Red Sox Shouldn’t Hurry to Sign Victor Martinez to Extension

by

Feb 17, 2010

Red Sox Shouldn't Hurry to Sign Victor Martinez to Extension By all outward appearances, the interest appears mutual. The Red Sox seem to like Victor Martinez, and Martinez seems to like the Red Sox.

But it always looks that way, and you don't always see these stories reach their happy endings. The Red Sox have yet to come even close to working out a contract extension for Martinez, whose deal expires at the end of this season, and they might be running out of time.

The latest rumbling on Martinez is that the Red Sox' 31-year-old catcher has set a deadline for working out an extension: Either they figure it out now, before the regular season gets under way, or they don't figure it out at all. If the Red Sox can't get a deal done in spring training, they risk letting him fall to the open market. Hello, Yankees.

As is often the case with these threats from free-agents-to-be, it's hard for the Red Sox to know whether Martinez should be taken seriously. After all, if the interest is mutual, who's to say the two sides can't set their self-imposed deadlines aside and work out a deal this summer?

The Red Sox have reason to be cautious with Martinez going forward. He's an exceptional talent offensively, especially for a catcher, and that's the kind of value that elite teams shell out good money to keep. After a 100-RBI season in 2009 split between Cleveland and Boston, Martinez looks to be one of the best offensive catchers in the game going forward.

Martinez's camp is making it clear that his services can't be kept cheaply.

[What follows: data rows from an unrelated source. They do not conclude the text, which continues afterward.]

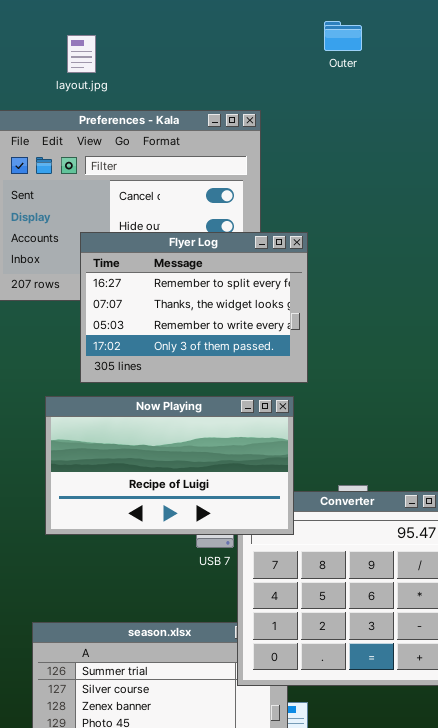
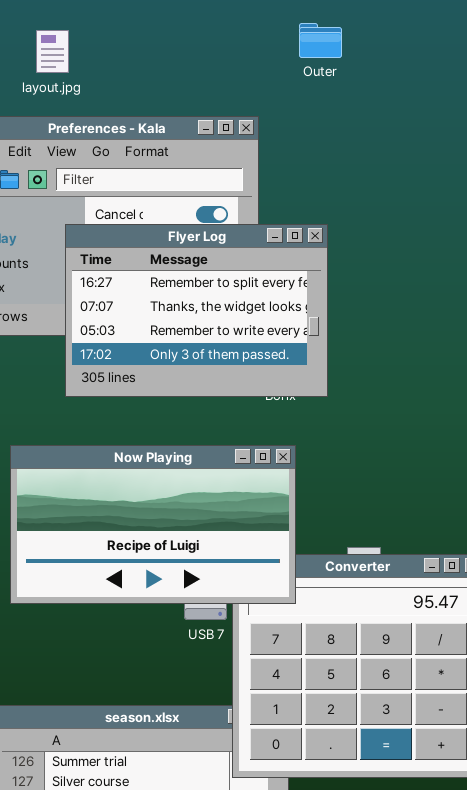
Outer: [324,21,362,51] -> [299,23,342,58], moved
Flyer Log: [80,232,308,383] -> [65,224,328,397], moved

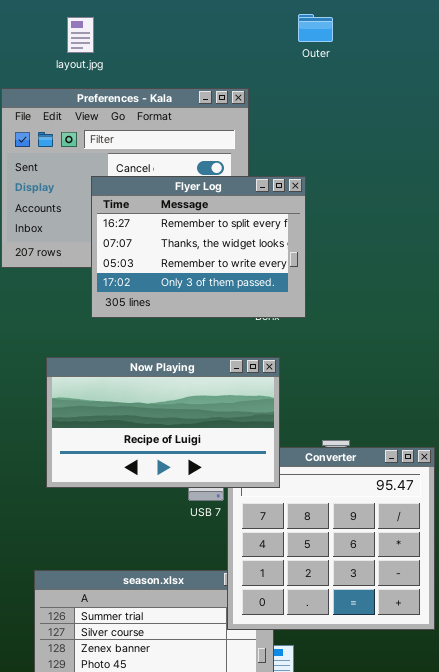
Outer: [299,23,342,58] -> [298,14,333,42], moved

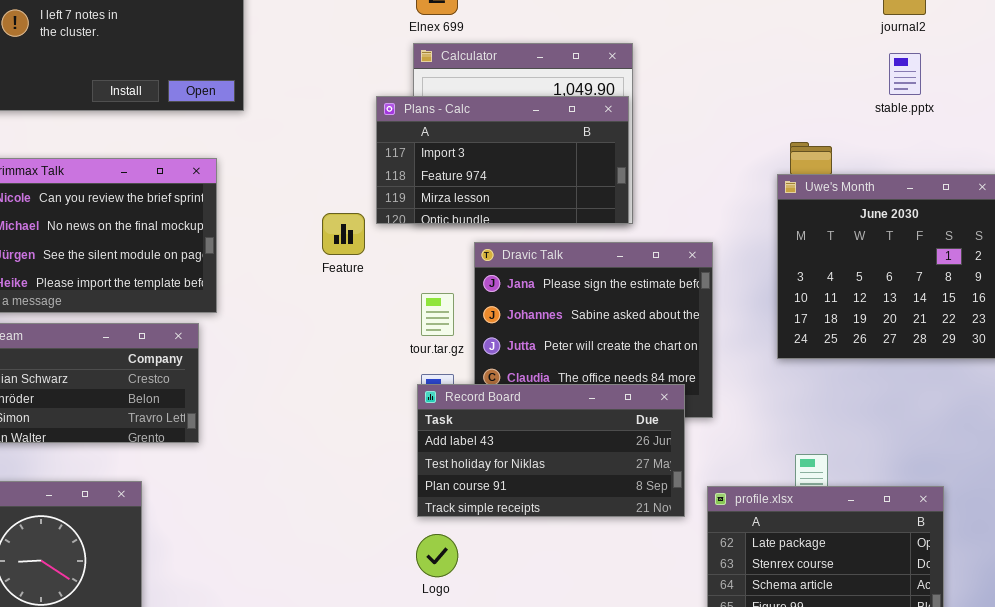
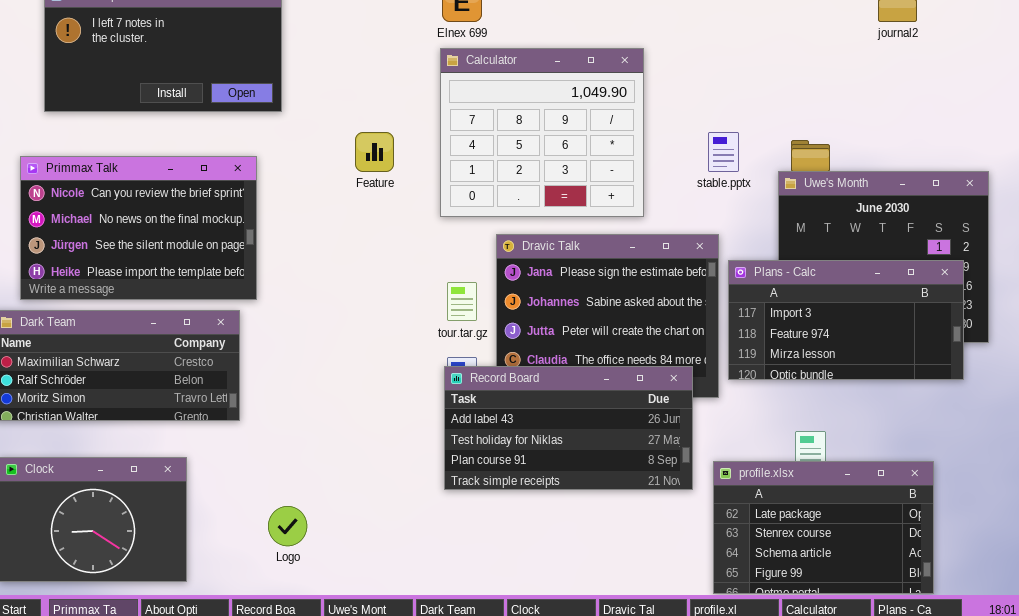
stable.pptx: [889,53,921,95] -> [708,132,739,172], moved
Plans - Calc: [376,96,629,224] -> [728,260,964,380], moved
Feature: [322,213,365,255] -> [355,132,394,172], moved
Logo: [416,534,458,577] -> [268,506,307,546], moved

His agent, Alan Nero, knows full well what a value he has in his client.

"It's nice that Victor says he wants to stay with the Red Sox,'' Nero told ESPN.com reporter and NESN insider Gordon Edes this week, "but in reality it doesn't really change anything. The reality is that the Red Sox are going to have to want him. They're going to have to be willing to pay for value to get value.''

No argument here. The Red Sox will have to show Martinez the money if they want to keep him around. But exactly how much money remains to be seen — it depends in a big way on how he pans out as the Red Sox' catcher of the future.

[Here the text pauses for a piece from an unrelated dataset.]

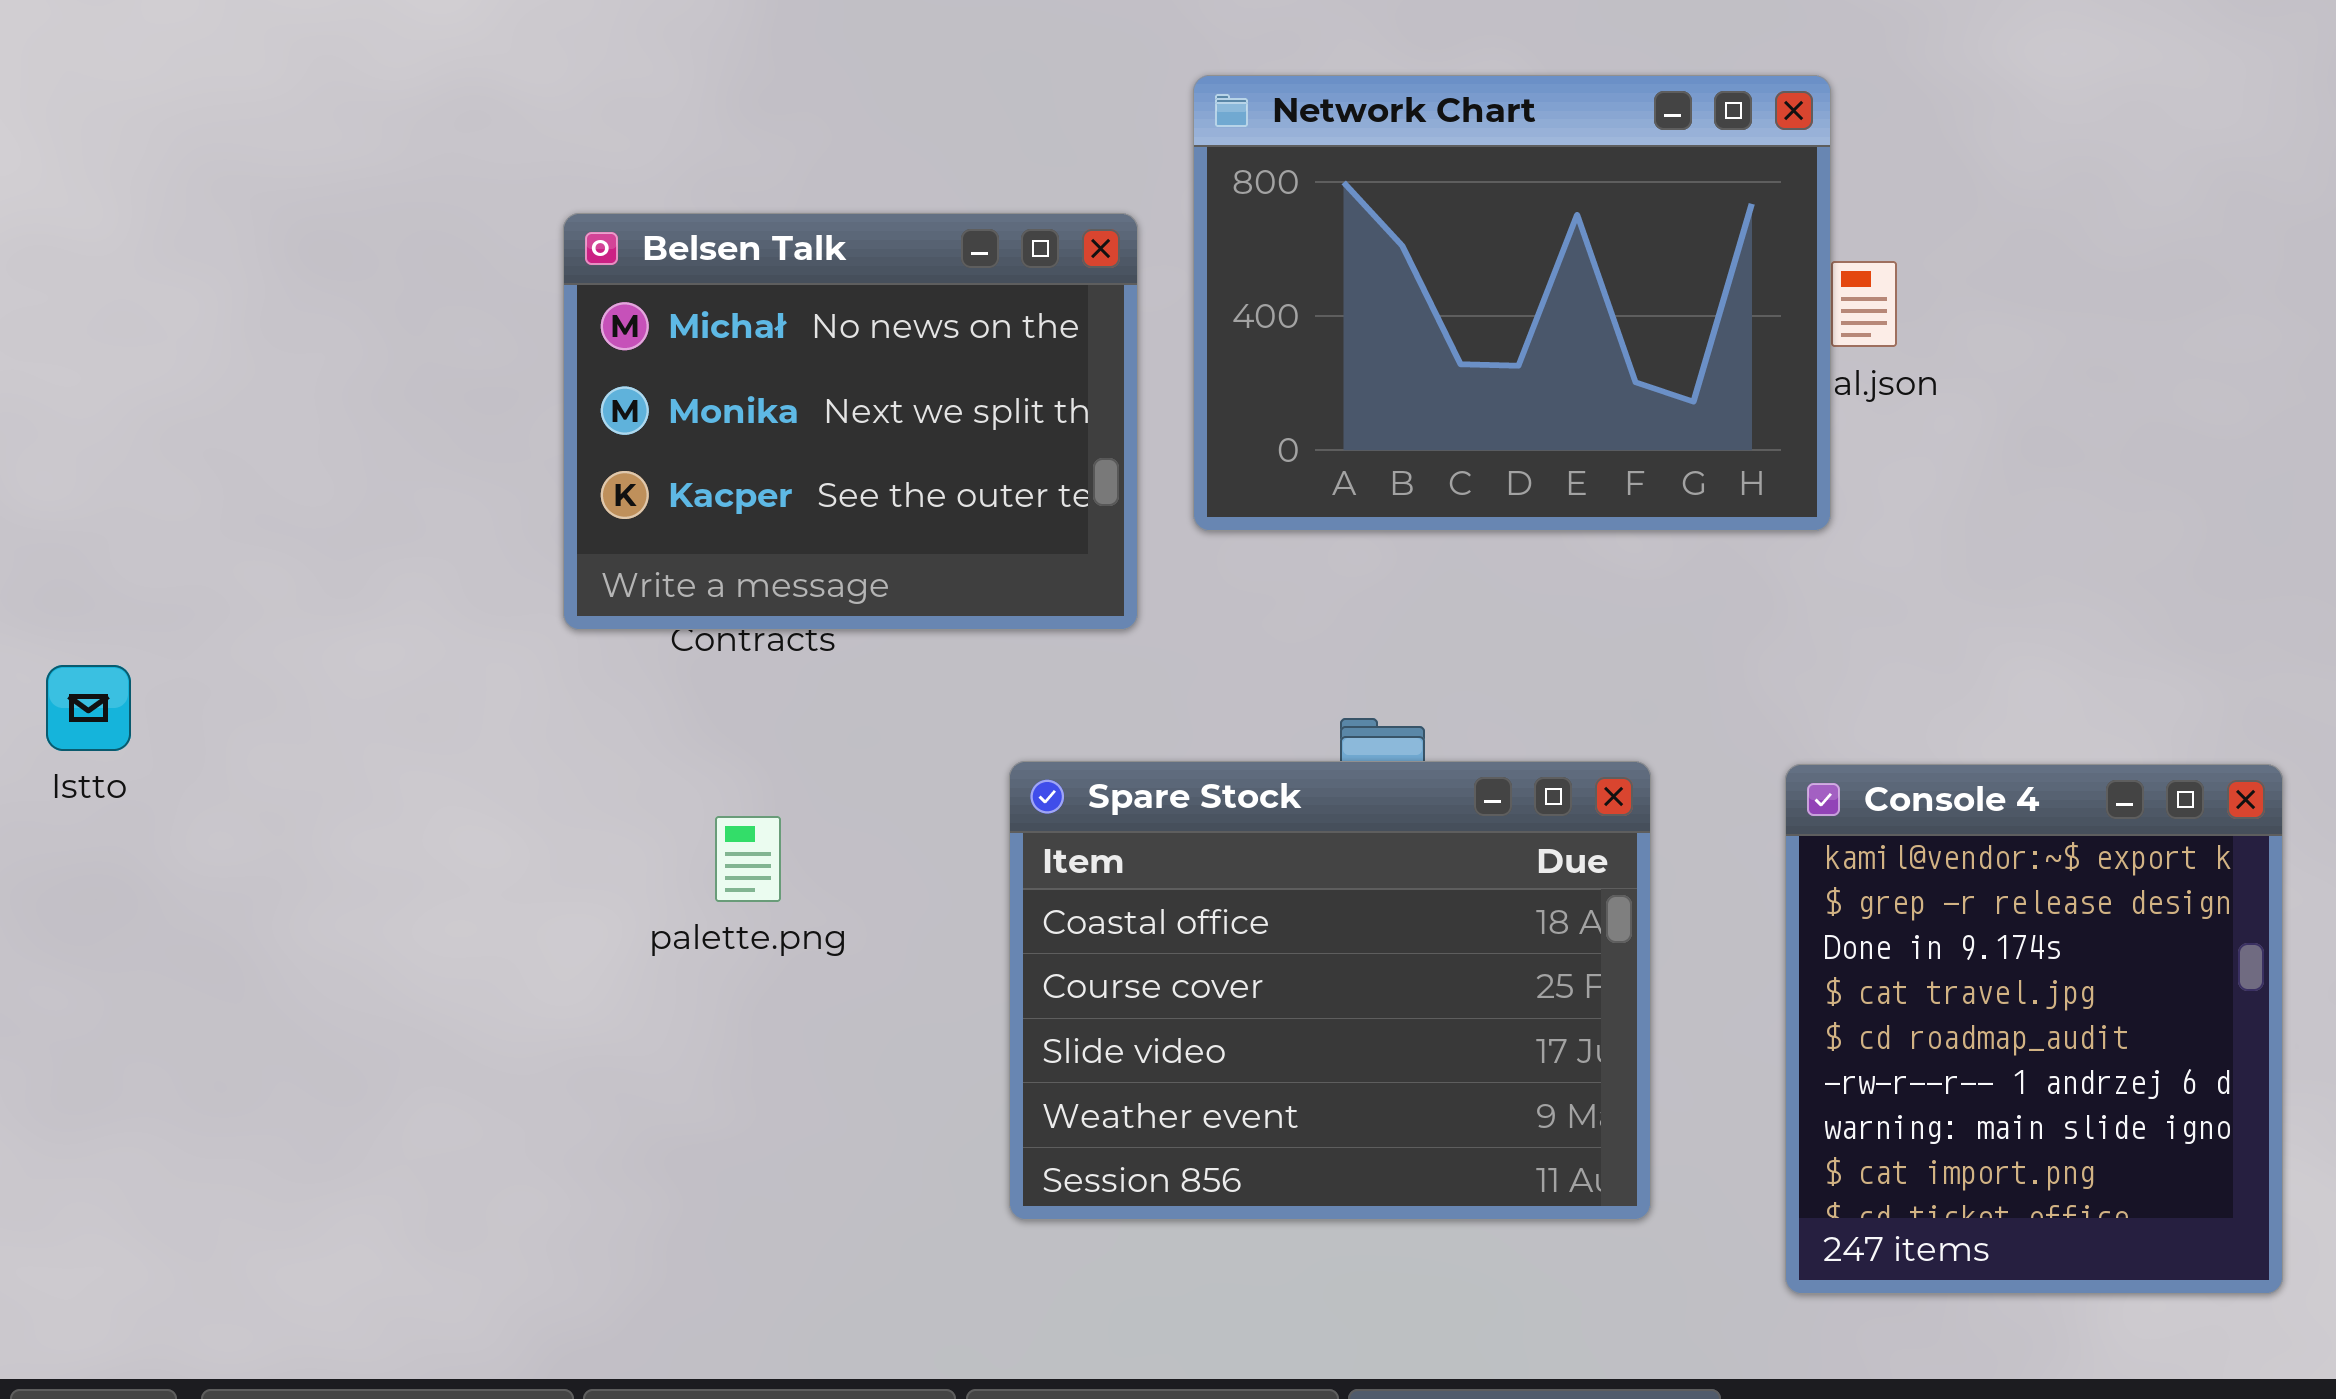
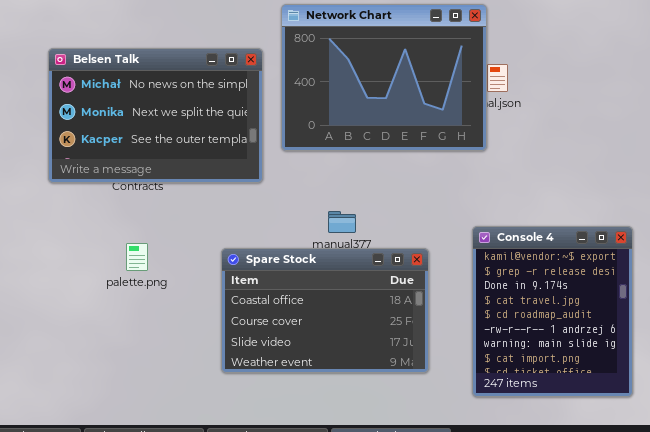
Belsen Talk: [563,213,1138,630] -> [48,48,263,183], resized
Spare Stock: [1009,761,1651,1220] -> [221,248,429,373], resized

Martinez will begin 2010 as the Red Sox' Opening Day catcher. His time behind the plate will be an interesting experiment — he's got to prove that he's worthy of the Red Sox' catching gig by proving he can get it done defensively.

Last season, Martinez struggled mightily to catch opposing base stealers. He gunned down 15 percent with the Indians before the trading deadline last summer, 11 percent after arriving in Boston, and 14 percent overall. The Tribe started to move him to first base, where his defensive inadequacy could be well hidden; the Red Sox did a little of the same.

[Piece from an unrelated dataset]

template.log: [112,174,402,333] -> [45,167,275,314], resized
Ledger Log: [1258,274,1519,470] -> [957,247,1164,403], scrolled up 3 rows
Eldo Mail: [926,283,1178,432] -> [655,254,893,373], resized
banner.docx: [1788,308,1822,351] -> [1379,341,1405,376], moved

If he can't cut it as a catcher, his value to the Red Sox changes dramatically as he moves to first base. Any team would much rather get a .300 average and 20 homers from their catcher than their first baseman — from a backstop, those numbers are well above average, but from a corner infielder, they're fairly typical.

This concern only grows greater in Boston. These are the same Red Sox shelling out the big bucks for Mike Lowell, Adrian Beltre and Kevin Youkilis — they've got no shortage of slugging corner infielders already, and they're not about to break the bank for a superfluous fourth one.

The Red Sox need to figure out where they stand with Martinez. And whether his agency likes it or not, a couple weeks' worth of spring training workouts might not be enough to figure things out. If Martinez is worth the big bucks, he's got all season to prove it.